* **Exercise**
Look through the material below and say how many of its lines carry the string "medication". Only the number should be given.

* **Given records**
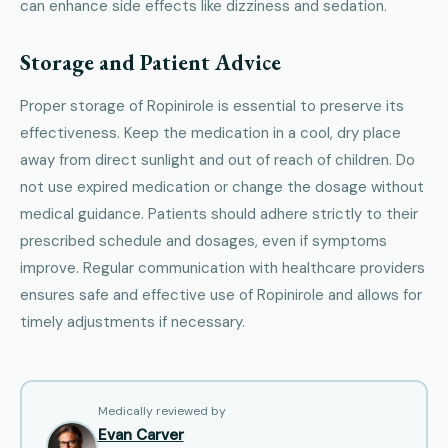
can enhance side effects like dizziness and sedation.
Storage and Patient Advice
Proper storage of Ropinirole is essential to preserve its
effectiveness. Keep the medication in a cool, dry place
away from direct sunlight and out of reach of children. Do
not use expired medication or change the dosage without
medical guidance. Patients should adhere strictly to their
prescribed schedule and dosages, even if symptoms
improve. Regular communication with healthcare providers
ensures safe and effective use of Ropinirole and allows for
timely adjustments if necessary.
Medically reviewed by
Evan Carver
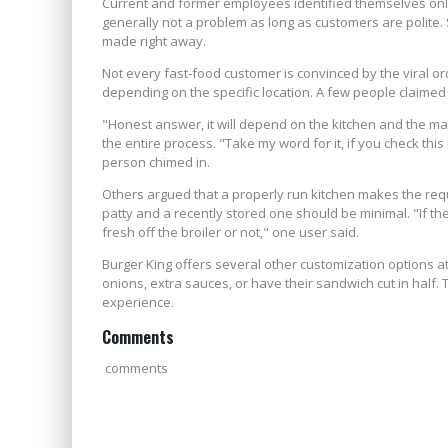
Current and former employees identified themselves onl
generally not a problem as long as customers are polite.
made right away.
Not every fast-food customer is convinced by the viral or
depending on the specific location. A few people claime
"Honest answer, it will depend on the kitchen and the m
the entire process. "Take my word for it, if you check thi
person chimed in.
Others argued that a properly run kitchen makes the re
patty and a recently stored one should be minimal. "If the
fresh off the broiler or not," one user said.
Burger King offers several other customization options a
onions, extra sauces, or have their sandwich cut in half. 
experience.
Comments
comments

* **Exercise answer**
2